(TEXT PASSAGE begins)

TO MARKET, TO MARKET

Small growers reach out to consumers to close a big gap

Rooftop farmer Frolinah Malazah and her daughter in Joburg’s Berea. (Photo: Marie-Lais Emond)

The abundantly productive small farmer and the hungrily keen consumer. How come they don’t meet? While we’ve been convinced that small businesses can play giant roles in our economy, in this agri sector, they can’t. Not as things stand.

I’m vaguely reminded of that old economics “on the one hand” thing when I hold out one hand and say, “So here are the small farmers, growing crops against all the odds, producing munificently, maybe a bit too well even, if this is the case?” I stick out my other hand. “Then here are the needy and hungry. They need nutrition. Plus the people who just want to get hold of the good stuff, the ones who want to pay for the produce that’s grown without chemical interference, really good, fresh just-picked stuff rather than from a supermarket?”

I stretch my arms wider. “So this is how far they are from each other?” 

“Even further,” says Kevin Naidoo. “Simply put, the one hand does not know what the other one is doing.”

“That’s crazy,” I say. “It can’t stay like that.”

“It’s crazy,” says Naidoo. “And it needn’t stay like that.”

He’s co-founder of FEED and that stands for Food Equity, Equality and Democracy. FEED wants more people to benefit from the fruits of the small-farmer system, the equity part, in other words. And it wants that to happen cooperatively, in every sense of the word.

(TEXT PASSAGE ends)
(DATASET RECORDS begins)

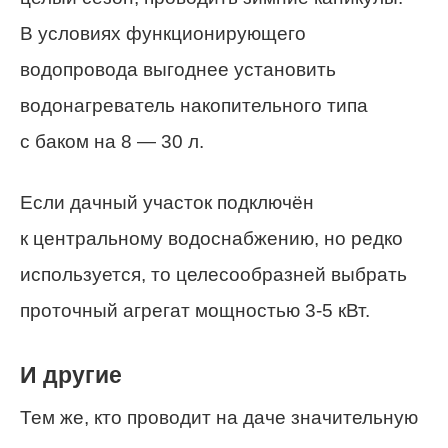
В условиях функционирующего
водопровода выгоднее установить
водонагреватель накопительного типа
с баком на 8 — 30 л.
Если дачный участок подключён
к центральному водоснабжению, но редко
используется, то целесообразней выбрать
проточный агрегат мощностью 3-5 кВт.
И другие
Тем же, кто проводит на даче значительную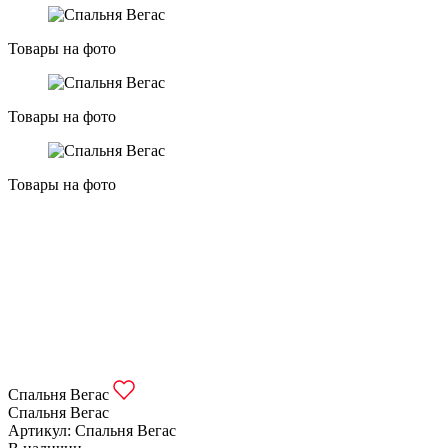
Товары на фото
Товары на фото
Товары на фото
Спальня Вегас
Спальня Вегас
Артикул: Спальня Вегас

(DATASET RECORDS ends)

▶ PARTS OF THE EXERCISE
a: For each statement about the small growers article, answer yes or no on whether the text agrees, and quote the words that decide it: (i) Kevin Naidoo helped found FEED. (ii) The photo shows Frolinah Malazah with her son. (iii) Naidoo says the gap between small farmers and consumers must stay as it is.
b: Restate the paragraph of the small growers article that begins "He’s co-founder of FEED" as a short list that keeps its main facts.

▶ TASK RESPONSES
a:
(i) Yes: "He’s co-founder of FEED"
(ii) No: "Rooftop farmer Frolinah Malazah and her daughter in Joburg’s Berea."
(iii) No: "And it needn’t stay like that."

b:
- Kevin Naidoo is a co-founder of FEED.
- FEED stands for Food Equity, Equality and Democracy.
- Its equity goal is for more people to benefit from the small-farmer system.
- It wants this to happen cooperatively.